_What to produce:_
Tell how many lines of the data include the word "interpolationForAttribute". Nothing but the number belongs in the answer.

_Data:_
■ ■ ■ ■ ■
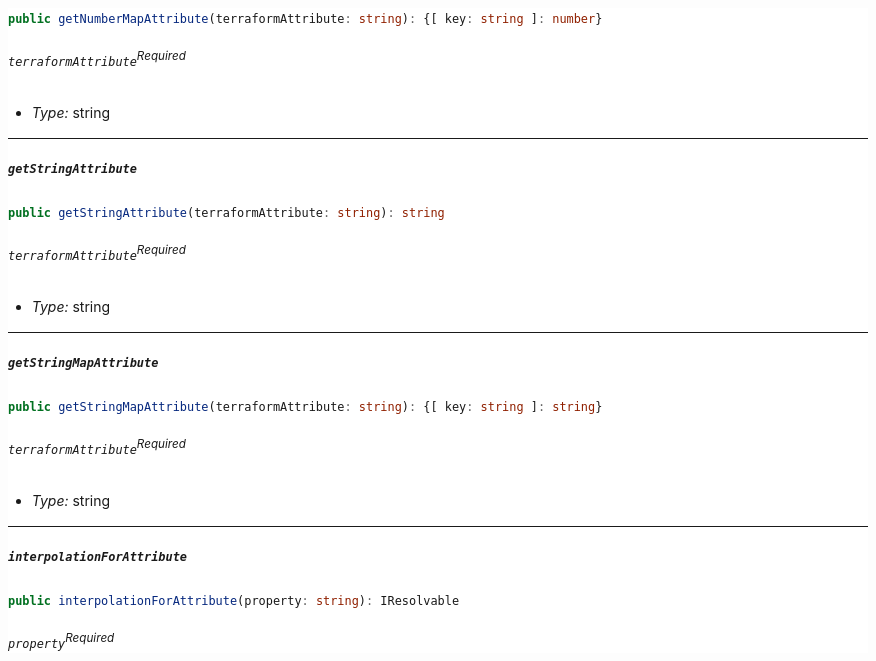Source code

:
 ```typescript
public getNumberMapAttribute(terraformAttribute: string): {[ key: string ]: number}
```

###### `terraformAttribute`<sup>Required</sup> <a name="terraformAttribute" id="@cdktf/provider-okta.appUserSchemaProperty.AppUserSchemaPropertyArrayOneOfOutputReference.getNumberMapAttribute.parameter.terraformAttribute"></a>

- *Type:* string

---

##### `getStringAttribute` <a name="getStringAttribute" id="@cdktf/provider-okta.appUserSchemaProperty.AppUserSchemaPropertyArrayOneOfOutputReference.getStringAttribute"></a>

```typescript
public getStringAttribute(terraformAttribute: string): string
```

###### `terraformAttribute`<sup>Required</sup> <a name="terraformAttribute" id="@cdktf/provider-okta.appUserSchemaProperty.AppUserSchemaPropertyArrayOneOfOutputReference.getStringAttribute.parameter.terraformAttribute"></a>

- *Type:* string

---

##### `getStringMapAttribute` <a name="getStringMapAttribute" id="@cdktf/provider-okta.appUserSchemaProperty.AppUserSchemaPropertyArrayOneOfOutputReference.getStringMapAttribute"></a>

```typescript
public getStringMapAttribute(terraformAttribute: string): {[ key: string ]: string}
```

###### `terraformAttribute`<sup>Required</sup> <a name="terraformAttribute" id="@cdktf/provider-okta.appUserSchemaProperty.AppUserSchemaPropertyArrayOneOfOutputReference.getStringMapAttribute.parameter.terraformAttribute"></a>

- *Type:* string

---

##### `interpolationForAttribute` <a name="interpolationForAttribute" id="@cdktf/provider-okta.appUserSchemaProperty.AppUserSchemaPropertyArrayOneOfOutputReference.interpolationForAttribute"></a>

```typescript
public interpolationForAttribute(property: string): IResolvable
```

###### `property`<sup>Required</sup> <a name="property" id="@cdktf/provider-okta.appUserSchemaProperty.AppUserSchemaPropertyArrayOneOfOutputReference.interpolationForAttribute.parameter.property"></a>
■ ■ ■ ■ ■
_Solution to this task:_
3